Man liest Zeitung, um möglichst all das mitzubekommen, was aktuell und interessant sein könnte – eine Fachzeitschrift, um die fachbezogenen Strömungen und neuesten Trends nicht zu verpassen. Deshalb greifen wir hier auf der Chorszeneseite aus gegebenem Anlass eine Abfolge von 26 hoch interessanten Kommentaren (Stand 15. Januar)) zu einem Beitrag im „Bad Blog of Musick“ vom 8. Januar auf und machen gleichzeitig ein wenig Werbung in eigener Sache für die online-Plattformen der nmz.

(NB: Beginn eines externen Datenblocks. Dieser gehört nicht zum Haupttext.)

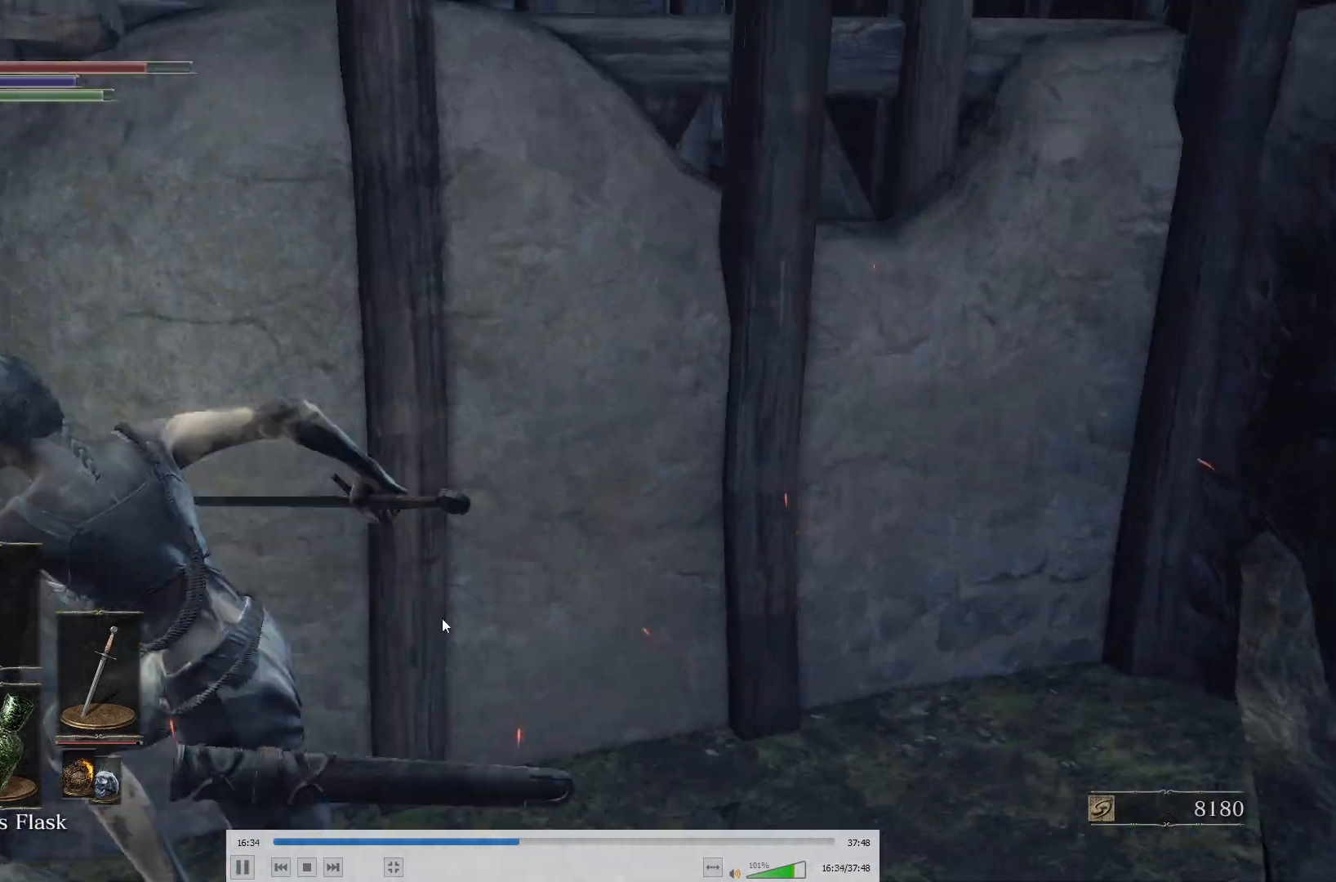
{"dt_ms": 500, "buttons": ["B"], "left_stick": "down-left", "right_stick": "center", "button_events": []}
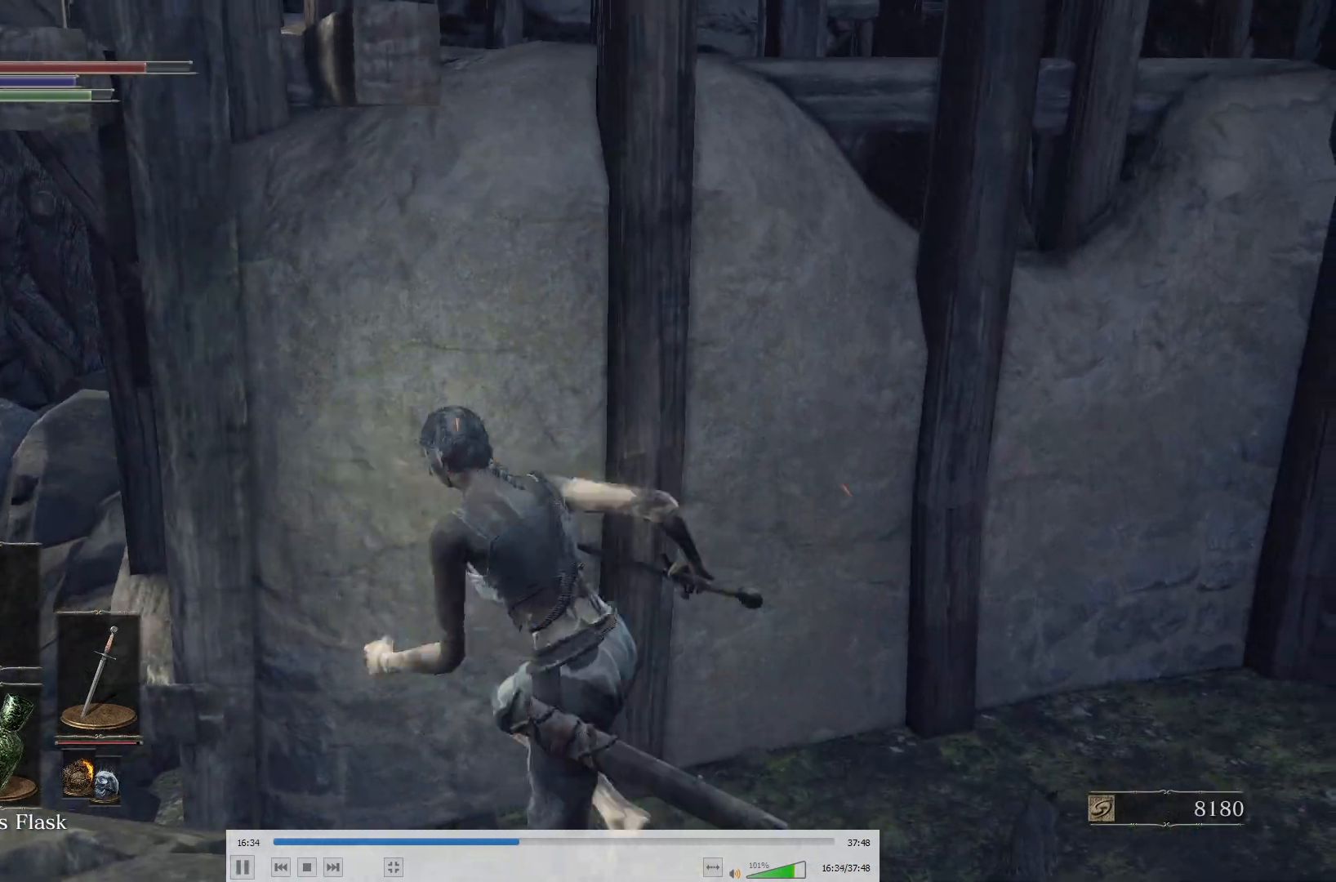
{"dt_ms": 500, "buttons": ["B"], "left_stick": "up", "right_stick": "center", "button_events": []}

Denn längst nicht mehr finden die Fachdiskussionen (ausschließlich) in Leserbriefforen der Printmedien statt, längst bietet das Internet die Möglichkeit einer Diskussion quasi in Echtzeit. Und diese Mischung aus Spontaneität wie bei einer Livediskussion mit mehreren Menschen in einem Raum und dem dann doch möglichen Taktieren, wann und wie man den nächsten Kommentar setzt und ob man vor dem Abschicken noch eine Formulierung verändert oder nicht, hat schon was. Es lohnt sich auch für die aufbrechende Chorszene, sich im Netz nicht nur nach kostenlosen Noten und Fortbildungsveranstaltungen umzusehen, sondern auch ein wenig den Finger an den Puls der Zeit zu legen. Was und wie da gedacht wird, holen wir hier in den altehrwürdigen Raum des Gedruckten.
Im angesprochenen Beitrag und den Folgekommentaren ging es zunächst um Eric Whitacre. In der Überschrift des Ausgangsbeitrags wird er als „der gute Hirte Orwell’schen Big-Brother-Chorgesangs“ betitelt. In einer sehr amüsant zu lesenden Einleitung geht es Alexander Strauch zuerst um die Inszenierungen des von Whitacre erfundenen „virtual choir“. Es lässt sich schwer widersprechen und interessanterweise tut dies in diesem Punkt auch kein einziger der Kommentatoren: Das ist entweder eigenverantwortete und übertriebene Selbstdarstellung in Reinkultur oder Selbstaufgabe zugunsten einer Totalvermarktung in Form von Personenkult. Auch wird kurz und sehr tief treffend ein Problem angesprochen, das wahrlich nicht nur in diesem Zusammenhang existiert: Die einzelnen virtuell singenden Menschen werden instrumentalisiert und benutzt – wo ist da der Unterschied zum „Stimmvieh“, das der Selbstdarstellung von Dirigenten jeder Zeit zu dienen hatte? Wie gesagt entspinnt sich leider zu diesem mehr als kritikwürdigen Themenkomplex in der ganzen engagierten Diskussion kein Strang der Auseinandersetzung. Aber was bis zum 15. Januar 2013 nicht war, kann ja noch kommen…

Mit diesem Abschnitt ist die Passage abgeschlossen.